Frequently Asked Questions

How to work around GIL?

In Python, GIL (Global Interpreter Lock) practically prevents the use of multi-threading, however extension modules that are written in low-level languages, such as C, C++ and Rust, can release GIL when executing operations that do not interact with Python interpreter.

Many libraries used for data loading release the GIL. To name a few;

  • Pillow

  • OpenCV

  • Decord

  • tiktoken

Typically, the bottleneck of model training in loading and pre-processing the media data. So even though there are still parts of pipelines that are constrained by GIL, by taking advantage of pre-processing functions that release GIL, we can achieve high throughput.

What if a function does not release GIL?

In case you need to use a function that takes long time to execute (e.g. network utilities) but it does not release GIL, you can delegate the stage to sub-process.

spdl.dataloader.PipelineBuilder.pipe() method takes an optional executor argument. The default behavior of the Pipeline is to use the thread pool shared among all stages. You can pass an instance of concurrent.futures.ProcessPoolExecutor, and that stage will execute the function in the sub-process.

executor = ProcessPoolExecutor(max_workers=num_processes)

pipeline = (
    PipelineBuilder()
    .add_source(src)
    .pipe(stage1, executor=executor, concurrency=num_processes)
    .pipe(stage2, ...)
    .pipe(stage3, ...)
    .add_sink(1)
    .build()
)

This will build pipeline like the following.

flowchart LR subgraph PP[Process Pool] subgraph S1[Stage 1] direction TB P1[Process] P2[Process] end end subgraph MP[Main Process] src subgraph TP[Thread Pool] subgraph S2[Stage 2] direction TB T1[Thread] T2[Thread] end subgraph S3[Stage 3] direction TB T3[Thread] T4[Thread] end S2 --> S3 end end src --> PP --> S2

Note

Along with the function arguments and return values, the function itself is also serialized and passed to the sub-process. Therefore, the function to be executed must be a plain function. Closures and class methods cannot be passed.

Tip

If you need to perform one-time initialization in sub-process, you can use initializer and initargs arguments.

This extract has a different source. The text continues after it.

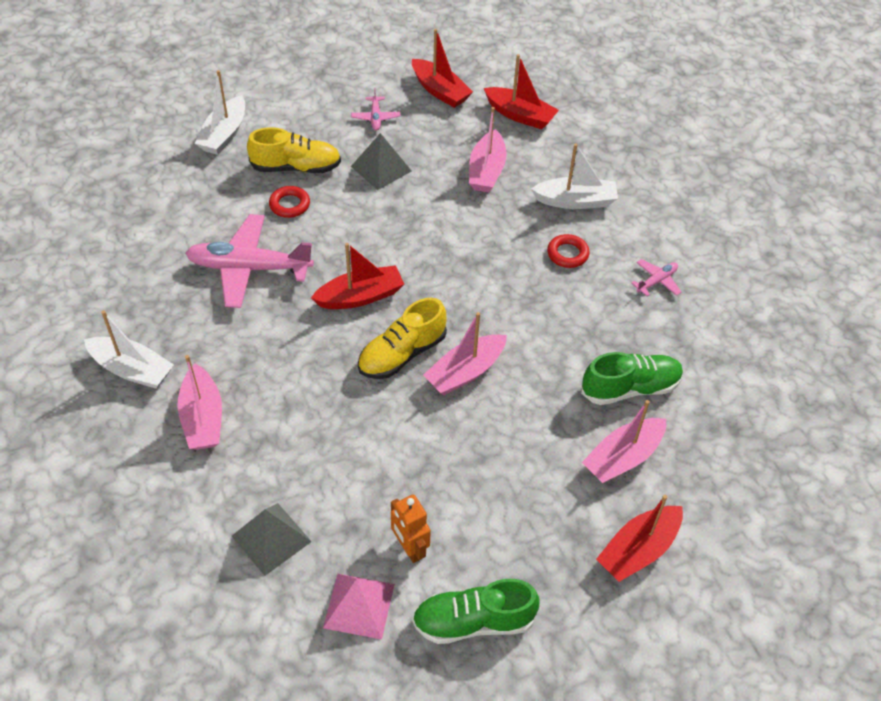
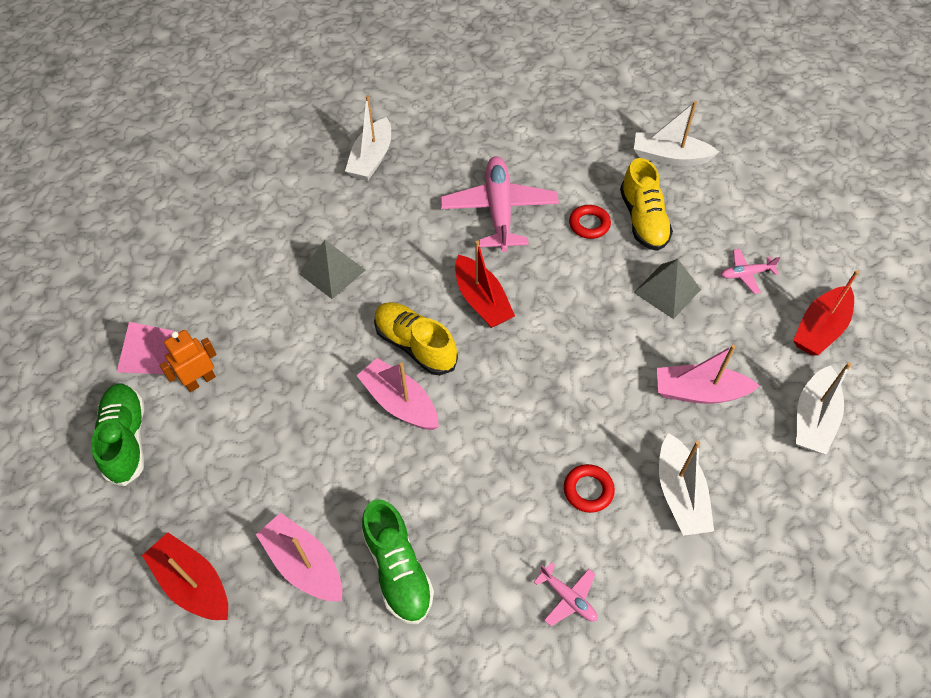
camera: 85 degrees right, 5 degrees up
pink boat [177,355,222,450] -> none
grey pyramid [232,503,312,576] -> grey pyramid moved to [299,240,366,299]
red boat [484,54,559,129] -> white boat [796,362,851,455]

The values passed as initializer and initargs must be picklable. If constructing an object in a process that does not support picke, then you can pass constructor arguments instead and store the resulting object in global scope. See also https://stackoverflow.com/a/68783184/3670924.

Example

def init_resource(*args):
    global rsc
    rsc = ResourceClass(*args)

def process_with_resource(item):
    global rsc

    return rsc.process(item)

executor = ProcessPoolExecutor(
    max_workers=4,
    mp_context=None,
    initializer=init_resource,
    initargs=(...),
)

pipeline = (
    PipelineBuilder()
    .add_source()
    .pipe(
        process_with_resource,
        executor=executor,
        concurrency=4,
    )
    .add_sink(3)
    .build()
)

Why Async IO?

When training a model with large amount of data, the data are retrieved from remote locations. Network utilities often provide APIs based on Async I/O.

The Async I/O allows to easily build complex data pre-processing pipeline and execute them while automatically parallelizing parts of the pipeline, achieving high throughput.

Synchronous operations that release GIL can be converted to async operations easily by running them in a thread pool. So by converting the synchronous pre-processing functions that release GIL into asynchronous operations, the entire data pre-processing pipeline can be executed in async event loop. The event loop handles the scheduling of data processing functions, and execute them concurrently.